2.4. Revision of Laboratory Ordering Forms and Profiles
The position where tests are placed in the order entry system may affect the number of placed orders [3
]. Furthermore, laboratory ordering profiles (LOPs), which are used to order a bundle of defined analytes with one click in the CPOE system, seem to be a source of overutilization; studies show that the number of orders drops after removing tests from such LOPs. An example provided by Michael Cornes describes a reduction of GGT orders of 82% after the test aiming to assess liver function was removed from the LOP [4
]. Keppel et al. [32
] retrospectively evaluated a DM strategy implemented to reduce unnecessary testing of the cardiac markers high-sensitive troponin T (hsTropT) and NT-proBNP. This intervention was conducted in collaboration with clinicians at three wards of the department of Cardiology, Clinic of Internal Medicine II, University Hospital Salzburg. The implementation started in one ward with an educational approach (see Section 2.10
). Later, both cardiac markers were removed from all LOPs of the three wards, along with the distribution of information about the correct use of hsTropT and NT-proBNP in the form of guidelines and oral presentations. Despite the opportunity to order both tests without restrictions in the CPOE system separate from the LOP, monthly orders decreased by 66.1% and 75.8% for hsTropT and NT-proBNP, respectively, on all three wards. These results indicate that LOPs may indeed be a source of overutilization since they are often not used correctly (e.g., for specific indications) but merely for convenience purposes. Regarding patient safety, length of patient stay and 30-day all-cause re-admission rate were evaluated as surrogate markers, without adverse outcomes.

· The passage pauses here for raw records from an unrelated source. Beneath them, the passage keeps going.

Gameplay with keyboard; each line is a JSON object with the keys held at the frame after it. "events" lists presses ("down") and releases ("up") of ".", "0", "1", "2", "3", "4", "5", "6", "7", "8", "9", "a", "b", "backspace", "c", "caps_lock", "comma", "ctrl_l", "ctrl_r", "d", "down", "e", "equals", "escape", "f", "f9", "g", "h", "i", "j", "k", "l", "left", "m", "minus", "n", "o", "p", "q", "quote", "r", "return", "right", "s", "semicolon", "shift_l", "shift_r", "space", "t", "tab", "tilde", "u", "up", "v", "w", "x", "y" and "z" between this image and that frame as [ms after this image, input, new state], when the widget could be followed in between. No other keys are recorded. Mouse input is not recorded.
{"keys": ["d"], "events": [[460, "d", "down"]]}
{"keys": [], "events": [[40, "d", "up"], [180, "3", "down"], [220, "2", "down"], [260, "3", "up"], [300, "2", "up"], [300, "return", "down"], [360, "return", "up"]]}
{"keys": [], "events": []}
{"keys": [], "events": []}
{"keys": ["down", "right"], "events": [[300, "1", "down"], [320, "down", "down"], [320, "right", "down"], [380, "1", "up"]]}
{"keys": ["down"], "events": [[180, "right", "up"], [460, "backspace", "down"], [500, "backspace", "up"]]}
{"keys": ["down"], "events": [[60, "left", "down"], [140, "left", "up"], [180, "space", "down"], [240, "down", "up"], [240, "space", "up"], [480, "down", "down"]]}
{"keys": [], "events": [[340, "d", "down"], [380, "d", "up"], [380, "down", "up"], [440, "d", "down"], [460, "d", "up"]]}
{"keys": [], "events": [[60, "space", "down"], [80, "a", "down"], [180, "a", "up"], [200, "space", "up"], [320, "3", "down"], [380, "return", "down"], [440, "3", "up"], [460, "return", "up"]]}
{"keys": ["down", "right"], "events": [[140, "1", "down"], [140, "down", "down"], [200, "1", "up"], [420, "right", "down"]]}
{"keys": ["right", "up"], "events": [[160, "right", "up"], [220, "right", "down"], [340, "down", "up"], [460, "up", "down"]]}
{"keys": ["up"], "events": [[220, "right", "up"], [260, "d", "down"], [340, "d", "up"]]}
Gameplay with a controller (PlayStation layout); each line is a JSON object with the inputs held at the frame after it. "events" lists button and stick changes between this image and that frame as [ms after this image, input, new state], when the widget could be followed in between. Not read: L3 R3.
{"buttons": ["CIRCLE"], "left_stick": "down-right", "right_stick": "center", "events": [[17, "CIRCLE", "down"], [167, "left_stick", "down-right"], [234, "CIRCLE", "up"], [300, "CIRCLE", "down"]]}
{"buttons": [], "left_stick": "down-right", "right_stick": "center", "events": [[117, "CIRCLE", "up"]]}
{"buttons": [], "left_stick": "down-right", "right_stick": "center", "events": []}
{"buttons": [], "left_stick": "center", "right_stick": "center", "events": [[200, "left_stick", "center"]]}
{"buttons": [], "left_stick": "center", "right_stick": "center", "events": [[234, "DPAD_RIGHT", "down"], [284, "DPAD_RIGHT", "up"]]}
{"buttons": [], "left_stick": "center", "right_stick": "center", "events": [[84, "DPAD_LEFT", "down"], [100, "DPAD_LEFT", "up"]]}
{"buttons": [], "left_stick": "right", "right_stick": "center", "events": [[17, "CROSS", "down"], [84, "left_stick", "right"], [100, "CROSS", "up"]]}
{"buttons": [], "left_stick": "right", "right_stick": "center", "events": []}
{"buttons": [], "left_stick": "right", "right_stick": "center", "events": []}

Similarly, Larochelle et al. [17
] removed cardiac markers from LOPs. While CK and CK-MB were entirely removed, troponin remained in two LOPs for evaluation of new symptoms suggesting ACS. As indicated above, this DM strategy was implemented in a multifaceted approach. Altogether, the percentage of patients per month with guideline-concordant ordering of cardiac markers for ACS increased from 57.1% to 95.5%. Annually, ordered tests decreased by 16%, 87% and 95% for troponin, CK and CK-MB, respectively.
Along with educational sessions, audits and feedback, Bartlett et al. [14
] introduced a panel for CRP and ESR testing. CRP was preselected, and an explanation referred to the recommended indications for these tests. Overall, ESR as well as combined ESR/CRP testing were reduced by 33% and 25%, respectively, while the mean number of CRP tests remained unchanged. However, further examination of patients’ charts revealed that inappropriate ESR orders remained after the intervention.
Other studies focus on LOPs for specific indications or diagnoses. Delvaux et al. [33
] conducted a randomized controlled trial among general physicians (GPs). LOPs were created for 17 selected indications, based on available guidelines. In the intervention group, GPs received suggested analyses through the CPOE system after selecting an indication, and modifications were allowed before submitting the request. The control group also stated the indication of their orders but did not receive suggestions for test ordering. In the intervention group, the proportion of appropriate tests significantly increased by 0.21 for all tests. In the intervention arm, only 24 tests were ordered per panel, compared to 31 tests in the control arm. The evaluation of potentially delayed diagnoses revealed no difference between the groups. This is an example of how laboratory specialists may aid in test requesting and of how physicians are willing to accept their expert opinion.
Whiting et al. [12
] aimed to standardize blood tests and introduced the possibility for primary care physicians to order “test groups” for monitoring patients with chronic diseases. Compared to previous habits, full blood counts (FBCs) and liver function tests (LFTs) were not required in this indication. The implementation comprised several PDSA cycles, educational sessions and regular meetings for discussion and feedback. Requests per 1000 patients significantly decreased by 14% and 22% for hemoglobin assessing FBC and bilirubin assessing LFT, respectively. Sodium, which was not affected by the DM strategy, and ALT values ≥ 120IU/L, which were assessed to identify alterations in possible significant pathology, did not show significant changes. Therefore, the authors concluded that the measures may not lead to more missed diagnoses.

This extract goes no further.